Opposizione a sanzione amministrativa, sentenza prestampata e ciclostilata, appello
In seguito all’abrogazione dell’ultimo comma dell’art. 23 della legge 689/1981, intervenuta con il d.lgs. n. 40 del 2006, la sentenza che definisce il giudizio di opposizione a sanzione amministrativa, compresa quella del giudice di pace, è soggetta all’appello, e non al ricorso per cassazione.

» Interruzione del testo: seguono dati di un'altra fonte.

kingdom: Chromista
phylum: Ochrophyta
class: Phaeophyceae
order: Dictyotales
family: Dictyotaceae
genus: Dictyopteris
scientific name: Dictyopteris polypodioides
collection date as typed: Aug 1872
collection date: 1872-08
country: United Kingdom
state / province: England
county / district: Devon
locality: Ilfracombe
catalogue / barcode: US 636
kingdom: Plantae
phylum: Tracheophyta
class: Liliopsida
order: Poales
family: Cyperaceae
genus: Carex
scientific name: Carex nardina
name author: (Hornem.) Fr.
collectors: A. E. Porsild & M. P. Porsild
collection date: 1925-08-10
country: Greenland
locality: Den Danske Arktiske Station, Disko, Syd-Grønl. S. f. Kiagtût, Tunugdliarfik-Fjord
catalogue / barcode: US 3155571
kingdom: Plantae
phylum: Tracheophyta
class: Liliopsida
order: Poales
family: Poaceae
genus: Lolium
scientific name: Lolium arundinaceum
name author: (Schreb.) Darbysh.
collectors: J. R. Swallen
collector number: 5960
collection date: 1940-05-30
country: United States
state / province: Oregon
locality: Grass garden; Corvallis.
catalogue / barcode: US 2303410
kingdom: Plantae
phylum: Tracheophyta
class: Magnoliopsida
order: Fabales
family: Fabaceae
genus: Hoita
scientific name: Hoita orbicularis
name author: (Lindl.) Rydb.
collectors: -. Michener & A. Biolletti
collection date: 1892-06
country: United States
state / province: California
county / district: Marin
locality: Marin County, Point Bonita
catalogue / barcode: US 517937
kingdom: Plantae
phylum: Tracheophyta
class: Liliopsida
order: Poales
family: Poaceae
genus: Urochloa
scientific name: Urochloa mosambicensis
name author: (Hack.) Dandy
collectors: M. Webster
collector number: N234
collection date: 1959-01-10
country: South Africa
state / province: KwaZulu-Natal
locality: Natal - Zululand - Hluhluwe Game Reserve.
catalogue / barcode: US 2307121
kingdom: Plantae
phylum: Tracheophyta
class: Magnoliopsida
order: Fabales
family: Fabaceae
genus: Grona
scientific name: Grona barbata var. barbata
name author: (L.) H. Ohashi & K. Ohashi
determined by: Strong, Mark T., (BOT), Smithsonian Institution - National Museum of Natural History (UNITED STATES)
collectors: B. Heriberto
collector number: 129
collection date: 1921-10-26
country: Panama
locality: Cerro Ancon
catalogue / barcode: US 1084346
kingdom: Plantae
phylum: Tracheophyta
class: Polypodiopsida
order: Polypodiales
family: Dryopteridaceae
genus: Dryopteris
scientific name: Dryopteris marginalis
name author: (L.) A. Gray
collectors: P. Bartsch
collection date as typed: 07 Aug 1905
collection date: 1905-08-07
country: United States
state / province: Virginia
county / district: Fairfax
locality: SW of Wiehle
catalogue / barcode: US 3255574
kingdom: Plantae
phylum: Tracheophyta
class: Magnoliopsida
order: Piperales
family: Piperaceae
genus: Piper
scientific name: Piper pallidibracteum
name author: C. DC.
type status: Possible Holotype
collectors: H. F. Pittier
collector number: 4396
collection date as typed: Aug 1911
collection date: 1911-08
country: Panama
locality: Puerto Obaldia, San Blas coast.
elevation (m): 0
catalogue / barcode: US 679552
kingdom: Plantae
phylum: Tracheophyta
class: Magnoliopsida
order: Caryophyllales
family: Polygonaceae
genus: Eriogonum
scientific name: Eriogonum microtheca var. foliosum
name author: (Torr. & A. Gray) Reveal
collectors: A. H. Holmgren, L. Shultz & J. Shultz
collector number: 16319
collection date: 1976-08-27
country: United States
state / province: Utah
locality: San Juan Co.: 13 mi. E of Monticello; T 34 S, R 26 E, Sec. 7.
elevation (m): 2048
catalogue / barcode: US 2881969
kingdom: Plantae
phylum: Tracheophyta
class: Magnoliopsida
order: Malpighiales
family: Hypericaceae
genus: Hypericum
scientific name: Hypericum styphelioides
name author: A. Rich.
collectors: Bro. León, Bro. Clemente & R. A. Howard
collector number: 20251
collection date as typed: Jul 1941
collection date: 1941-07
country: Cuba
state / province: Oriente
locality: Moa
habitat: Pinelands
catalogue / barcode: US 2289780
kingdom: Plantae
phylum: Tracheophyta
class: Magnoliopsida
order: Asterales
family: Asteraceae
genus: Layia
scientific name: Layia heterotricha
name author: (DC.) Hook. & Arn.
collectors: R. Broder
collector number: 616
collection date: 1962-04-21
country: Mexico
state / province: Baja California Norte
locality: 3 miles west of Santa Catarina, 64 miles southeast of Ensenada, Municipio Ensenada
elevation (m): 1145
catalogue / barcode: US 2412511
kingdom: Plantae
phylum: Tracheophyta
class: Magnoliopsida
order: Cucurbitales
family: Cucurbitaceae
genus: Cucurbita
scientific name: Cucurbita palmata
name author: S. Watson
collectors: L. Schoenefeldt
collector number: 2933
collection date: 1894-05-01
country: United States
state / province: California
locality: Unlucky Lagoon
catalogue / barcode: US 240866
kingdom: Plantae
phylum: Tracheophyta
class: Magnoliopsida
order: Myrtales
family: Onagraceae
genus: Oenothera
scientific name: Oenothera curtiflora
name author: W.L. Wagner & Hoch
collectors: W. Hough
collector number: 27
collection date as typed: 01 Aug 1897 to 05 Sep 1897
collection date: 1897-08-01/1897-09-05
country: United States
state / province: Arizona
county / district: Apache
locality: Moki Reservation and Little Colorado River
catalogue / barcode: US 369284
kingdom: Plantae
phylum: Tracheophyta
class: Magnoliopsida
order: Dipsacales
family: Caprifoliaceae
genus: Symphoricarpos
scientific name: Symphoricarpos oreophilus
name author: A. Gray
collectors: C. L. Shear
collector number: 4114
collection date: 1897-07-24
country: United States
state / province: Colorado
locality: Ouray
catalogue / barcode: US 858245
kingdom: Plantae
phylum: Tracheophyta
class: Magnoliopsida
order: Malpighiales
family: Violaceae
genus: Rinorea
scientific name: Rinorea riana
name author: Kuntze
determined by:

L’appello per le cause di valore non superiore ad euro 1100,00, non è sottoposto alle limitazioni di cui all’art. 339 comma 3 c.p.c. poiché, per espressa disposizione dell’art. 23 comma 11 della legge citata, come modificato dall’art. 99 d.lgs. 507/1999, non è applicabile l’art. 113 comma 2 c.p.c., sicchè non è possibile una pronuncia secondo equità (nella specie, pertanto, l’eccezione di inappellabilità della sentenza di primo grado sollevata da parte appellata, che ha dedotto che la decisione gravata era stata pronunciata secondo equità, con conseguente applicabilità alla fattispecie dell’art. 339 comma 3 c.p.c., si appalesa destituita di giuridico fondamento).
In caso di impugnazione di sentenza di primo grado che ha la veste, non solo grafica, ma anche contenutistica, di una sentenza prestampata e ciclostilata, che nulla rileva ed argomenta in merito ai motivi di opposizione prospettati dalla parte, l’appello non può che sfuggire ad una valutazione di ammissibilità in termini di rispondenza al dettato normativo di cui all’art. 342 c.p.c., atteso che tutta la sentenza di primo grado nessuna attinenza e conferenza ha rispetto alle doglianze della detta parte, sicché non possono essere individuate in maniera specifica le parti motivazionali oggetto di censura, come esige invece la norma di cui sopra.